The current system of medicine is sometimes called the P4 (predictive, preventive, personalized and participating) systems medicine (P4SM).23 The term ‘slow surgery’ has been used by Atenstaedt24 (UMJ 2020) in relation to a 32-week programme of exercise classes at leisure centres with support from physiotherapists and dieticians in patients waiting for a hip or knee transplant with an aim to avoid the surgery altogether in some patients at least. I would like to propose the concept of Sahaj (slow), Surakshit (safe), Safal (successful), and Sukhad (satisfying) Shalya (surgery), i.e. S4 surgery. Some constituents of S4 surgery could be:

  1. Best supportive care (instead of expensive invasive, and often futile, interventions) for advanced, especially metastatic, cancer.

  2. Non-surgical (radiological and endoscopic) palliative treatment for unresectable incurable cancer.

  3. Avoiding extensive extirpative surgical resections, e.g. hepato-pancreato-duodenectomy, pelvic exenteration and combined resection of adjacent organs, which have high morbidity and mortality and result in only anecdotal actual long-term survival.

  4. Identification of risk factors for failures, i.e. death due to recurrence within 12–24 months, of resectional surgery for cancer and avoiding surgery in patients with these risk factors.

  5. Liberal use of neoadjuvant therapy in patients with locally advanced possibly unresectable cancer in order to assess the biology of the disease and identify patients with aggressive tumours where the outcome is likely to be poor and offer surgery to a select group with favourable biology disease where the outcome is expected to be good.

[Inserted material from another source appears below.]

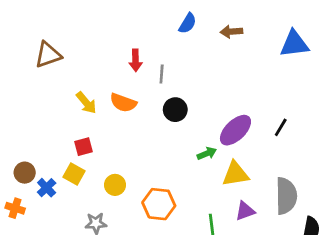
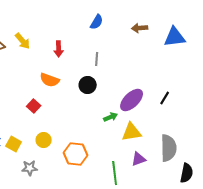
brown arrow: (231, 32) -> (140, 28), moved
gray line: (162, 74) -> (97, 59), moved
yellow arrow: (86, 103) -> (23, 41), moved
red square: (84, 147) -> (34, 106), moved, turned -32
yellow square: (74, 174) -> (14, 144), moved

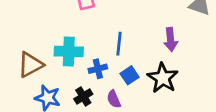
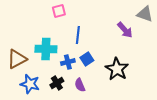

  6. Non-surgical intent-to-cure treatment (instead of major, complex, mutilating surgery) wherever it is a reasonable alternative, e.g. chemo-radiotherapy for squamous cell carcinoma of the oesophagus and anal canal and for adenocarcinoma of the rectum (the Habr Gama regime).

  7. Watchful waiting in slowly progressive cancers such as those of prostate and thyroid.

  8. Proactive surveillance (instead of anticipatory surgery) for some (benign and low malignant potential) cystic pancreatic neoplasms and neuro-endocrine tumours.

  9. Non-surgical, i.e. radiological and endoscopic interventions for diseases such as severe acute pancreatitis and acute necrotizing pancreatitis, where surgical intervention has high morbidity and mortality.

  10. Watchful waiting for diseases for which the natural history is unknown, e.g. asymptomatic gallstones, haemangioma liver, non-bleeding varices in portal hypertension and portal biliopathy in extrahepatic portal vein obstruction.

Many scientists and sociologists are predicting a ‘new normal’ of life including less travel, no large gatherings, ubiquitous use of face masks, etc., after the Covid-19 pandemic. Slow Medicine could also become a part of this ‘new normal’. S4 surgery will not only result in optimal utilization of the limited healthcare resources (both human and material), particularly in low- and middle-income countries and maybe even in high-income countries, with more benefits to a larger proportion of society but also reduce the level of stress among the surgical fraternity, resulting in better quality of life for the surgeons and their families.